Beginning with the first line, please repeat the entries exactly and end on the line that contains "[491,521,670,538] http://localhost:8080 ->".

==== THE INPUT ====

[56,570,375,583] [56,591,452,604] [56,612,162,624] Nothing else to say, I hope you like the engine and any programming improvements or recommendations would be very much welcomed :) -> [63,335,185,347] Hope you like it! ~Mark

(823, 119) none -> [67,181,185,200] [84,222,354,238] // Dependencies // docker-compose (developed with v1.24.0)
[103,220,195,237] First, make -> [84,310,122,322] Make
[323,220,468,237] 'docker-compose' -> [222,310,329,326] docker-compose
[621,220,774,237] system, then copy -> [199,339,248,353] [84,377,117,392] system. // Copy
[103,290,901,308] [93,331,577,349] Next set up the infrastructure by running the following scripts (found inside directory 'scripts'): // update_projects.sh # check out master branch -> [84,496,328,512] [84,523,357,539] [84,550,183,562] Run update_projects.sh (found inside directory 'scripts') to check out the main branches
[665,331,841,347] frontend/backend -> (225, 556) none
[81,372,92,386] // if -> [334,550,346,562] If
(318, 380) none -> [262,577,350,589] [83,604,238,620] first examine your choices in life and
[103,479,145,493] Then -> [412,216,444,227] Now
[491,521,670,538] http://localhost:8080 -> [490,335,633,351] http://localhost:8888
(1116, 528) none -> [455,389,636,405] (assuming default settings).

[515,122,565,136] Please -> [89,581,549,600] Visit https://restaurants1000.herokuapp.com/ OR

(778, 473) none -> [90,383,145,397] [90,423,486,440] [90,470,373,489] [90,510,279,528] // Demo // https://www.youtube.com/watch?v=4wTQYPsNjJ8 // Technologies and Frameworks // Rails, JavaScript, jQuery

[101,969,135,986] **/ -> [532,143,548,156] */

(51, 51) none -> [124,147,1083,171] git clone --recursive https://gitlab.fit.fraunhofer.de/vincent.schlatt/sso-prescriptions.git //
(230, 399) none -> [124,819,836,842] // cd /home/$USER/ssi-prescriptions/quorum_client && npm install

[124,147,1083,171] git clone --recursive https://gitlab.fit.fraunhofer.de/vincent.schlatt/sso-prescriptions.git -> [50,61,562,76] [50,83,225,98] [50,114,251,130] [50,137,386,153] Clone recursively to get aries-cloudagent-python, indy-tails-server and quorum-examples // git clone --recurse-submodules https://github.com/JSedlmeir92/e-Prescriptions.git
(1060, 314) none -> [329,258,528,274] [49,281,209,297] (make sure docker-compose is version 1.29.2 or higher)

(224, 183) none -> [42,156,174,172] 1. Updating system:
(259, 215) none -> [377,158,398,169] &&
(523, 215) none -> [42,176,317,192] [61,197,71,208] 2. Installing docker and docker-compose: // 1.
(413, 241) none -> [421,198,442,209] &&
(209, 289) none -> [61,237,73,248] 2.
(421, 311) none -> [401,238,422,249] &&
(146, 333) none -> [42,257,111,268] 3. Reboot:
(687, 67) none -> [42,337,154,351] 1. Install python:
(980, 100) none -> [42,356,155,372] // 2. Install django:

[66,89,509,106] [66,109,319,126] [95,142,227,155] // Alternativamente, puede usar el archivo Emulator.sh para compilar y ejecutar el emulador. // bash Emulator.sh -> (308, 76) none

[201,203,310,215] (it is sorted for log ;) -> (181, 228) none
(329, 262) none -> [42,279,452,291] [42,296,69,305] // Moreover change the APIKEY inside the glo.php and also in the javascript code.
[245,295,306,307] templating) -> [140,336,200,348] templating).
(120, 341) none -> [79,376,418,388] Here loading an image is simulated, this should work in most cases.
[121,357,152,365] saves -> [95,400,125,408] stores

====

### [TASK SOLUTION]
[56,570,375,583] [56,591,452,604] [56,612,162,624] Nothing else to say, I hope you like the engine and any programming improvements or recommendations would be very much welcomed :) -> [63,335,185,347] Hope you like it! ~Mark

(823, 119) none -> [67,181,185,200] [84,222,354,238] // Dependencies // docker-compose (developed with v1.24.0)
[103,220,195,237] First, make -> [84,310,122,322] Make
[323,220,468,237] 'docker-compose' -> [222,310,329,326] docker-compose
[621,220,774,237] system, then copy -> [199,339,248,353] [84,377,117,392] system. // Copy
[103,290,901,308] [93,331,577,349] Next set up the infrastructure by running the following scripts (found inside directory 'scripts'): // update_projects.sh # check out master branch -> [84,496,328,512] [84,523,357,539] [84,550,183,562] Run update_projects.sh (found inside directory 'scripts') to check out the main branches
[665,331,841,347] frontend/backend -> (225, 556) none
[81,372,92,386] // if -> [334,550,346,562] If
(318, 380) none -> [262,577,350,589] [83,604,238,620] first examine your choices in life and
[103,479,145,493] Then -> [412,216,444,227] Now
[491,521,670,538] http://localhost:8080 -> [490,335,633,351] http://localhost:8888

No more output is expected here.